Go to the line holding "BESPORT - CHUYÊN GIA PHỤ KIỆN THỂ THAO" in the data below and repeat it exactly, then each line after it up to and including the one holding "toujours réaliser un". Omit pictures.
[EXCERPTED DATA Boundary: Start]
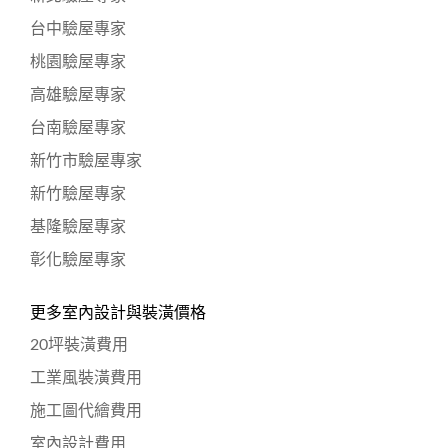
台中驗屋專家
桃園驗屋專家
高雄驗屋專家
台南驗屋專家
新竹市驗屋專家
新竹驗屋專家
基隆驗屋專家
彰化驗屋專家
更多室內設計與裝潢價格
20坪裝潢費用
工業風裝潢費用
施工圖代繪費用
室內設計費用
[EXCERPTED DATA Boundary: End]
[EXCERPTED DATA Boundary: Start]
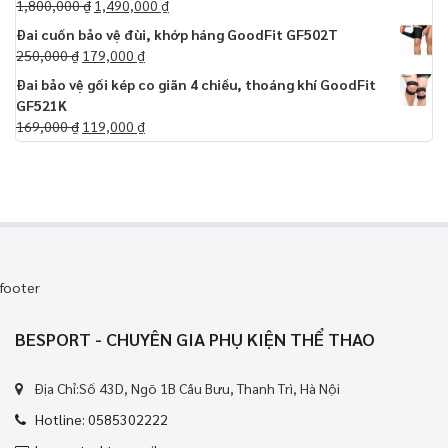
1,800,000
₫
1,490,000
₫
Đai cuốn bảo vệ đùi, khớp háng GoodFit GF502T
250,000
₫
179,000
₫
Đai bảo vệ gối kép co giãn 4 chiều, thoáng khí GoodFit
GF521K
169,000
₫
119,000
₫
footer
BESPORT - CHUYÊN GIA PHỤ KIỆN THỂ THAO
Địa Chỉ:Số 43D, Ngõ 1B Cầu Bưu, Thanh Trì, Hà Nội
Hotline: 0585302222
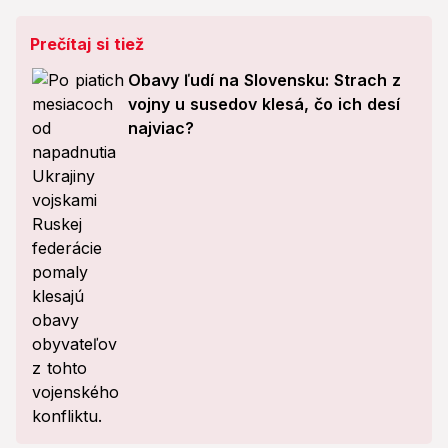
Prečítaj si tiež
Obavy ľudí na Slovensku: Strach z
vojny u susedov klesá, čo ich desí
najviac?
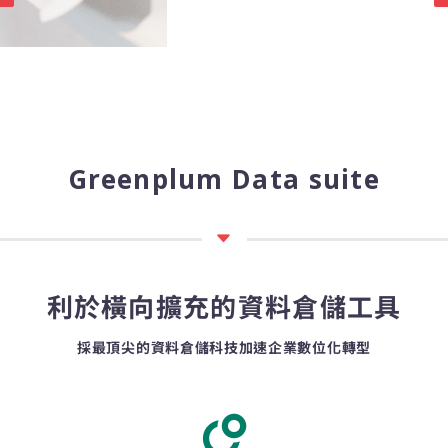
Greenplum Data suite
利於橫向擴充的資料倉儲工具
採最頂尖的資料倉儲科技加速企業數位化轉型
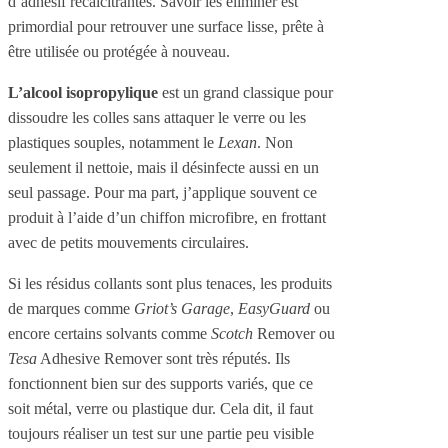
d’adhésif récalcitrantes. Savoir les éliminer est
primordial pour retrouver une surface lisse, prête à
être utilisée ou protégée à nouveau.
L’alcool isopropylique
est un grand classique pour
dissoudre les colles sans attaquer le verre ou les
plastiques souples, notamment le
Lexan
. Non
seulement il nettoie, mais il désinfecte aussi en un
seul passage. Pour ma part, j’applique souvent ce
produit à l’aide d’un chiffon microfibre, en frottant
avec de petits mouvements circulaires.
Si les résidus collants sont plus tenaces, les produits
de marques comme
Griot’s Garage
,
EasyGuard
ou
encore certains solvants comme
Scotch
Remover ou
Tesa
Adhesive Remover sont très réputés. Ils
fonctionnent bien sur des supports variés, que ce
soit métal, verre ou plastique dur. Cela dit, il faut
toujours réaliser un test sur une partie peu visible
[EXCERPTED DATA Boundary: End]
● **RESULT FOR THIS EXERCISE**:
BESPORT - CHUYÊN GIA PHỤ KIỆN THỂ THAO
Địa Chỉ:Số 43D, Ngõ 1B Cầu Bưu, Thanh Trì, Hà Nội
Hotline: 0585302222
Prečítaj si tiež
Obavy ľudí na Slovensku: Strach z
vojny u susedov klesá, čo ich desí
najviac?
Greenplum Data suite
利於橫向擴充的資料倉儲工具
採最頂尖的資料倉儲科技加速企業數位化轉型
d’adhésif récalcitrantes. Savoir les éliminer est
primordial pour retrouver une surface lisse, prête à
être utilisée ou protégée à nouveau.
L’alcool isopropylique
est un grand classique pour
dissoudre les colles sans attaquer le verre ou les
plastiques souples, notamment le
Lexan
. Non
seulement il nettoie, mais il désinfecte aussi en un
seul passage. Pour ma part, j’applique souvent ce
produit à l’aide d’un chiffon microfibre, en frottant
avec de petits mouvements circulaires.
Si les résidus collants sont plus tenaces, les produits
de marques comme
Griot’s Garage
,
EasyGuard
ou
encore certains solvants comme
Scotch
Remover ou
Tesa
Adhesive Remover sont très réputés. Ils
fonctionnent bien sur des supports variés, que ce
soit métal, verre ou plastique dur. Cela dit, il faut
toujours réaliser un test sur une partie peu visible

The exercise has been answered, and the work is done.